Member of the Storting
- Incumbent
- Assumed office 1 October 2017
- Constituency: Vestfold

Mayor of Stokke
- In office 14 October 2011 – 31 December 2016
- Preceded by: Nils Ingar Aabol
- Succeeded by: none (Stokke merged into Sandefjord)

Personal details
- Born: 13 October 1965 (age 60) Stokke, Norway
- Occupation: Politician

= Erlend Larsen =

Norwegian politician

Erlend Larsen (born 13 October 1965) is a Norwegian pilot, non-fiction writer, and politician for the Conservative Party.

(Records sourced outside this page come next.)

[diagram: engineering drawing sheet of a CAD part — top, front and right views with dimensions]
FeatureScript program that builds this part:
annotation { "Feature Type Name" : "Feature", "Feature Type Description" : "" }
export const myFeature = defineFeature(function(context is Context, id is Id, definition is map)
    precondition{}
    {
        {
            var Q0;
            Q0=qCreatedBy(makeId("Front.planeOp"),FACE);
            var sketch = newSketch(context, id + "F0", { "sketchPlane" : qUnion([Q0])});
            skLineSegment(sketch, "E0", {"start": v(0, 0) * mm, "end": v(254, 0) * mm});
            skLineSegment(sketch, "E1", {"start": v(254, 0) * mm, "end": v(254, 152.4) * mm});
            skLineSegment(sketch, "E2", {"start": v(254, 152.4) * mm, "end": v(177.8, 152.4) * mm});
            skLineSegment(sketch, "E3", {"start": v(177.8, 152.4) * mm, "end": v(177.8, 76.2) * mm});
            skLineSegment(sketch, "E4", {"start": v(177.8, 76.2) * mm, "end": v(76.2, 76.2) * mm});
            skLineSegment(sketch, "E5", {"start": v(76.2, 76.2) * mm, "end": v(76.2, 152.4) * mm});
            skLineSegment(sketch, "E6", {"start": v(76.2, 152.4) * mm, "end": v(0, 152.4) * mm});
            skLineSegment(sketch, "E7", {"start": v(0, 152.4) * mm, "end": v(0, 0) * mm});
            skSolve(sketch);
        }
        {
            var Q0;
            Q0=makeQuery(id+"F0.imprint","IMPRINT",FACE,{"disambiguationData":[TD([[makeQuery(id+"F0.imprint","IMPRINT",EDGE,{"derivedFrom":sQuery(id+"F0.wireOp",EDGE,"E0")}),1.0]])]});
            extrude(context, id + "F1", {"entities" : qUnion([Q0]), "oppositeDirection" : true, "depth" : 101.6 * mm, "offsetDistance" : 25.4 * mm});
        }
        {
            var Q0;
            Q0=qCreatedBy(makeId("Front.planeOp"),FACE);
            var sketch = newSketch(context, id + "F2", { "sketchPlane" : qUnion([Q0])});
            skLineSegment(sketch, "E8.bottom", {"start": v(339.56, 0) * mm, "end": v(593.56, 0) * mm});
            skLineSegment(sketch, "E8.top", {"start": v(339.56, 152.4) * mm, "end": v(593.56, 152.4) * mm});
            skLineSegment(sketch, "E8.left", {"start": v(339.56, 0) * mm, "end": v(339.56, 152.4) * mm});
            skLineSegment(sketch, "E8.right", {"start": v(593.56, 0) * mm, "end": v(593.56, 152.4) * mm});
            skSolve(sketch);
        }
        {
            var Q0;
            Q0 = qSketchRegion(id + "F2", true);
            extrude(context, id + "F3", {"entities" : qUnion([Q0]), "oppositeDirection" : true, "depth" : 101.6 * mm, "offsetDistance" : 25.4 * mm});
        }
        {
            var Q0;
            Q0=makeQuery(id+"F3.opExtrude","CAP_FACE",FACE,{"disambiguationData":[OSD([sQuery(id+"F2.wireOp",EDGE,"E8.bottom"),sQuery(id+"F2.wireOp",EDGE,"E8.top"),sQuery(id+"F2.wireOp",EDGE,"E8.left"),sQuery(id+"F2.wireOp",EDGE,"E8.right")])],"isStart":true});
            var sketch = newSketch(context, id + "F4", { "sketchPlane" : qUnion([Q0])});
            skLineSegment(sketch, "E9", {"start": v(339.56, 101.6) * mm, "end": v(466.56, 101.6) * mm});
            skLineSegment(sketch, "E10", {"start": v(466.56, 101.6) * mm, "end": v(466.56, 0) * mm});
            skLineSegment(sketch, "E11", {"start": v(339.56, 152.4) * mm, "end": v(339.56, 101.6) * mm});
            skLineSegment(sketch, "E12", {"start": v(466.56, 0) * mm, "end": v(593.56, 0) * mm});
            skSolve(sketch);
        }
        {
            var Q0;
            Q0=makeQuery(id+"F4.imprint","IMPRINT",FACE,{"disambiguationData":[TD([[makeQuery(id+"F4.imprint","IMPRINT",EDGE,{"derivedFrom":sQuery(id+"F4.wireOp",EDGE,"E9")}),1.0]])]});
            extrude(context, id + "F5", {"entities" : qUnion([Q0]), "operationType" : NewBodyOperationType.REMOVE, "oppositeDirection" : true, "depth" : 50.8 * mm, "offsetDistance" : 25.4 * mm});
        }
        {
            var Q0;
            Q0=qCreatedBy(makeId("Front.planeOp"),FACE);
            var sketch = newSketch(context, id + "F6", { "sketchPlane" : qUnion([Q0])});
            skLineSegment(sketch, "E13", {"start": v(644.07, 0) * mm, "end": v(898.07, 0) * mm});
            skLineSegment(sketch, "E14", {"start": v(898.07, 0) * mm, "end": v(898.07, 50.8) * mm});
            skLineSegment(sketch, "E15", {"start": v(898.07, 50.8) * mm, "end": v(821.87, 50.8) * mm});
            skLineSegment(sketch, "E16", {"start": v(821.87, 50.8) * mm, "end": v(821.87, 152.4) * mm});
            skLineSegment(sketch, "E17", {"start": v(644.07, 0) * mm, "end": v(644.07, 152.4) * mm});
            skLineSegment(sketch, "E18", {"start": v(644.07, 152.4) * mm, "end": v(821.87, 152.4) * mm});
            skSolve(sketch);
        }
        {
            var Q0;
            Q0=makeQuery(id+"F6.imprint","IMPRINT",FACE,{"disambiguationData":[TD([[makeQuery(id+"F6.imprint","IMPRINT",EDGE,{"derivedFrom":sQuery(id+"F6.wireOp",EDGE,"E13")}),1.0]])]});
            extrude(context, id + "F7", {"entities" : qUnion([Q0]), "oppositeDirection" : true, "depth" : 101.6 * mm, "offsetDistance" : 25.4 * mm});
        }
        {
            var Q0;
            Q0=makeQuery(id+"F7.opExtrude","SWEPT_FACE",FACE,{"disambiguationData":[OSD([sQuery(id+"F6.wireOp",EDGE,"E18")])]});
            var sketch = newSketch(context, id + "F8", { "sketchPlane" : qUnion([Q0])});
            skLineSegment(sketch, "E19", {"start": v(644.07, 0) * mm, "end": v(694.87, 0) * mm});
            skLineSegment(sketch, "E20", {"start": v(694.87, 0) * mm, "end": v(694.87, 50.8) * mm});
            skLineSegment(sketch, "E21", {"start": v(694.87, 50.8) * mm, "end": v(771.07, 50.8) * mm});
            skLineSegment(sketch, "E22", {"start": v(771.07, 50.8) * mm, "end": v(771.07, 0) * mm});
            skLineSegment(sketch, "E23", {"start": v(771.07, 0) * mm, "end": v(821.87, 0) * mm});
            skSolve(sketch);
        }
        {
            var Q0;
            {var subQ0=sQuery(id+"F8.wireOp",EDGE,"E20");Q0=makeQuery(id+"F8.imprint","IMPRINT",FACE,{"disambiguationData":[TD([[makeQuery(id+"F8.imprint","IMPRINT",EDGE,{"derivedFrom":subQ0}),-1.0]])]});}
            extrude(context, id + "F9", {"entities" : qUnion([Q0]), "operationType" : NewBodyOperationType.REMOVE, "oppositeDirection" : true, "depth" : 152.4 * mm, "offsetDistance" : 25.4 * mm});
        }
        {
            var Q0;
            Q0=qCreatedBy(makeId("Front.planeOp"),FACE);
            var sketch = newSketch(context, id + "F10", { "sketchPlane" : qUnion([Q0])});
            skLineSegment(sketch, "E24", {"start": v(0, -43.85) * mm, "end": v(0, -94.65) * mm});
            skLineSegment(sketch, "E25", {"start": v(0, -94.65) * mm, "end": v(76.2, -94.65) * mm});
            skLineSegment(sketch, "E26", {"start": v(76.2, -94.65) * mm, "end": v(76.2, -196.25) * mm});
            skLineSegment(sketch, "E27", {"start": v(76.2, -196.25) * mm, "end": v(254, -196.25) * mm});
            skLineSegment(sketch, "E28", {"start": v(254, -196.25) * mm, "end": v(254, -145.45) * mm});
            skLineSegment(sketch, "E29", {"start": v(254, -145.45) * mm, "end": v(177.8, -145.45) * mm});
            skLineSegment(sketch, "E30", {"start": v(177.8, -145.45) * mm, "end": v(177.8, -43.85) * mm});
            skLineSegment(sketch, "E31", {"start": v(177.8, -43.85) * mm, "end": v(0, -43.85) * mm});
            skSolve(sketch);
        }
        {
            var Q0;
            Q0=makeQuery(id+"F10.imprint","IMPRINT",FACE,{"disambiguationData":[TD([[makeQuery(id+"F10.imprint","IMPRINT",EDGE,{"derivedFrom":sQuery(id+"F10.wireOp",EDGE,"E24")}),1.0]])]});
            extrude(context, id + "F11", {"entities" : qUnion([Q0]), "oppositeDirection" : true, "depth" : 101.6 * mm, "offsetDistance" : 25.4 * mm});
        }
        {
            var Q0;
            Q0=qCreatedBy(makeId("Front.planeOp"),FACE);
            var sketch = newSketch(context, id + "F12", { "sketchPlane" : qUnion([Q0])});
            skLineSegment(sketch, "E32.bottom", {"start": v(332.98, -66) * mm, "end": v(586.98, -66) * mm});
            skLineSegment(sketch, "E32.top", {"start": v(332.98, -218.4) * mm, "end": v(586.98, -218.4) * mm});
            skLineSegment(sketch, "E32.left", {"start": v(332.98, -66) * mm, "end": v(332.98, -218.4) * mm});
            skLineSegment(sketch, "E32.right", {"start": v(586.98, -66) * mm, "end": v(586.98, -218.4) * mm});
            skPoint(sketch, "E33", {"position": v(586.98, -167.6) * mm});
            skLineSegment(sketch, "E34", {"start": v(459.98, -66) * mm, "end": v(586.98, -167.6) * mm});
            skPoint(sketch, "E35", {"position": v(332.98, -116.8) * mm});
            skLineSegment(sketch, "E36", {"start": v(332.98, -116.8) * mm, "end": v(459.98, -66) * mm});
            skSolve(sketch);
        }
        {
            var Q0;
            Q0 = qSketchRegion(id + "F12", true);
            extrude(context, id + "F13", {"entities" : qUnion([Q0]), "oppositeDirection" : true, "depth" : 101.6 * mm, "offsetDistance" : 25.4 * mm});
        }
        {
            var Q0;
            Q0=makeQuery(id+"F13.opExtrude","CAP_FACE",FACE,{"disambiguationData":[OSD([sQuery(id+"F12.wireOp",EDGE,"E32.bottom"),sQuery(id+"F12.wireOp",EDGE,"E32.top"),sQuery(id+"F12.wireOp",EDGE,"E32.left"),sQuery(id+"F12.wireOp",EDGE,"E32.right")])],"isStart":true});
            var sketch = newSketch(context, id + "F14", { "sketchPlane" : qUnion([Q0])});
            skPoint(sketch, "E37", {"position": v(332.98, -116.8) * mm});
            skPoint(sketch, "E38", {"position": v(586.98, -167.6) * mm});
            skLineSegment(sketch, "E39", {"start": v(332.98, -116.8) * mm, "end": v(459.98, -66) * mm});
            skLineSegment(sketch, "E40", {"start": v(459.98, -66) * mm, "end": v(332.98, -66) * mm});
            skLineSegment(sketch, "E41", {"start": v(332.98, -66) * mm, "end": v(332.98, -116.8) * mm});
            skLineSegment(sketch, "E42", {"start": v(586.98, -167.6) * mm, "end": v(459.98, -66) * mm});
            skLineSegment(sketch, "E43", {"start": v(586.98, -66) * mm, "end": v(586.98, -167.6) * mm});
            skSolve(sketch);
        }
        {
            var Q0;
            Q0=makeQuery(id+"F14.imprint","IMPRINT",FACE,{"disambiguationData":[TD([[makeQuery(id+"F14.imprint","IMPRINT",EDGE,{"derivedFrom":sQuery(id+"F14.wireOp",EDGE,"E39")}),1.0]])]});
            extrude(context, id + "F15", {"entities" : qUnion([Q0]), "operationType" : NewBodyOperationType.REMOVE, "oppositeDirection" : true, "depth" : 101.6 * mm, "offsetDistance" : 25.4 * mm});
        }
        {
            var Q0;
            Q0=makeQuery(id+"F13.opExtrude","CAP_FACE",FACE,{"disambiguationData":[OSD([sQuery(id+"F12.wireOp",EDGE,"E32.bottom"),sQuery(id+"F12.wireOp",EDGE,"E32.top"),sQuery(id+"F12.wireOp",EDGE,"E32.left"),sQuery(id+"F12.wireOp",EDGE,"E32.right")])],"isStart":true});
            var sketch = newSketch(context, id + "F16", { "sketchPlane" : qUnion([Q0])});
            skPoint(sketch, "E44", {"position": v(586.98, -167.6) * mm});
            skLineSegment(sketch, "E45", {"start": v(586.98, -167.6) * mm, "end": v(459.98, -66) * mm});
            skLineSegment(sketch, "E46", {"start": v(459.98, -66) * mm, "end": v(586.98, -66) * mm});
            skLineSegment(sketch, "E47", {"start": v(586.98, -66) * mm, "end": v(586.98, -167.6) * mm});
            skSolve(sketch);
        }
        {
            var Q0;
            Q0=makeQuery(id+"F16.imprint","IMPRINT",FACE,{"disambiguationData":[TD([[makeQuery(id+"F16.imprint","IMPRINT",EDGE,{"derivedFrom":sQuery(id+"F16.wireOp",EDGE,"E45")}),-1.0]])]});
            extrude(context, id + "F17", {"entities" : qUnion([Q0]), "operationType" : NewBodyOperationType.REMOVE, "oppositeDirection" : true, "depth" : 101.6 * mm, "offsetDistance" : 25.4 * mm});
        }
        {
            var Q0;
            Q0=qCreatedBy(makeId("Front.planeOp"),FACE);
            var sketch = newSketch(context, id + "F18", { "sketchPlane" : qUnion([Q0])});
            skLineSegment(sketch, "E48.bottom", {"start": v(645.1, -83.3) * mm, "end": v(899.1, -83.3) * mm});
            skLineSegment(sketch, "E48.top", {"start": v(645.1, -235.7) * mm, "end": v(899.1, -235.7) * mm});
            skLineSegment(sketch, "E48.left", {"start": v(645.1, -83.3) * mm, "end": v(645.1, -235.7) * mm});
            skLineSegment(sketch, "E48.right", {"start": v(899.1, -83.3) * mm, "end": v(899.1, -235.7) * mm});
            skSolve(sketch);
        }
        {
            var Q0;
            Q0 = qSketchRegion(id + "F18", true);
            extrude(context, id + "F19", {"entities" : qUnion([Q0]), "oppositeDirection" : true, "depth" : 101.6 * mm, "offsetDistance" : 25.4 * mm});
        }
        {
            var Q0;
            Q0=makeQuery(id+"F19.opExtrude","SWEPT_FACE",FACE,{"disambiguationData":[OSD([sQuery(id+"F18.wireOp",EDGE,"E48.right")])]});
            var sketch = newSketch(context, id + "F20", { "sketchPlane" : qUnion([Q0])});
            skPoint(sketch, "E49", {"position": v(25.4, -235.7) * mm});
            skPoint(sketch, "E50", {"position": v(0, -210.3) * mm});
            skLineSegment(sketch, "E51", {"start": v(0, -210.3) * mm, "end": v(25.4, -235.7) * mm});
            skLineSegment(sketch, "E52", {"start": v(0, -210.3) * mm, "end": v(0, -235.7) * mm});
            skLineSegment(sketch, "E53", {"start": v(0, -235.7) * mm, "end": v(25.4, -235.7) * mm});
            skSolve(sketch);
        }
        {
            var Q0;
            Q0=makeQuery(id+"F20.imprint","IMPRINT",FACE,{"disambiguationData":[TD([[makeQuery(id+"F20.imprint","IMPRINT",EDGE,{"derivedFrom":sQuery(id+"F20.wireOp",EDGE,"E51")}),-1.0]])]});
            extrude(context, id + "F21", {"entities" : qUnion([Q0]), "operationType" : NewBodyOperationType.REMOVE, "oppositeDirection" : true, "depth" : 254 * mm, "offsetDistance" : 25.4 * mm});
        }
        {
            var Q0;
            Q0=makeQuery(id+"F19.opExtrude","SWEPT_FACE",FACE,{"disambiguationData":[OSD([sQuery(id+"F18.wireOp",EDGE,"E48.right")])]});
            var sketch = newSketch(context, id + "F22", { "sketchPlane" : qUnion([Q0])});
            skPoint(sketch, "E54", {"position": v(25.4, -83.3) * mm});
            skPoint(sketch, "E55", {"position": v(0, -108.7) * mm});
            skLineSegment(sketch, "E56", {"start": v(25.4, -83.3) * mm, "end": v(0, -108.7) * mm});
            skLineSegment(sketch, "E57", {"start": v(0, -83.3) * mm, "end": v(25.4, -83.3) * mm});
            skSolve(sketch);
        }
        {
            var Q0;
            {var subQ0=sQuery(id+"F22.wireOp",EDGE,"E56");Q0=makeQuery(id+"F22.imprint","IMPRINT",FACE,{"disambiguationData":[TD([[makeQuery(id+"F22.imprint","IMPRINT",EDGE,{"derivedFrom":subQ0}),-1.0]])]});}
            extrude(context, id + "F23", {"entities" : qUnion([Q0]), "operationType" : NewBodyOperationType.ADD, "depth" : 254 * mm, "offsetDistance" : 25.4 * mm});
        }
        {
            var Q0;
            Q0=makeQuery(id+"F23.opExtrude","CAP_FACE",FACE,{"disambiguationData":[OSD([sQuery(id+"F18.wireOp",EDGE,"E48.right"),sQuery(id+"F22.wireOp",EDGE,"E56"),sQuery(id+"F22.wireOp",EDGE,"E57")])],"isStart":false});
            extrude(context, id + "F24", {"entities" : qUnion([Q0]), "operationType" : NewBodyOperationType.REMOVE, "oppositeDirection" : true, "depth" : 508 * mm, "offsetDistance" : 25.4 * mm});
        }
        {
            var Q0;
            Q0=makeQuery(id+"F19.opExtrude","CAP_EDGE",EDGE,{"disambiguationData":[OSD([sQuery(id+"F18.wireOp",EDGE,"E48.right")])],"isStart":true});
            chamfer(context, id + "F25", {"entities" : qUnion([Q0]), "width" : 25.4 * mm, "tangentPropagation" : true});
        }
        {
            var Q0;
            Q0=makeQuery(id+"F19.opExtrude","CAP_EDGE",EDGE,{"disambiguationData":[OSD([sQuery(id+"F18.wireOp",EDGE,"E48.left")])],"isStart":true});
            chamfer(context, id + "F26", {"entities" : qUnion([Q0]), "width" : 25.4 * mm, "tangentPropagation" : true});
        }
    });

He served as mayor in Stokke between 2011 and 2016, and has been a representative of the constituency of Vestfold to the Storting since 2017.

==Personal life==
Larsen was born in Stokke on 13 October 1965, a son of carpenter Einar Larsen and gardener Jofrid Olga Larsen.

==Career==
Larsen worked as a pilot from 1994 to 2011. He has also written several non-fiction books, including books related to flying. From 2011 to 2016 he was mayor in Stokke.

He was elected representative to the Storting for the period 2017–2021 for the Conservative Party, re-elected for the period 2021–2025 and once again for the period 2025–2029.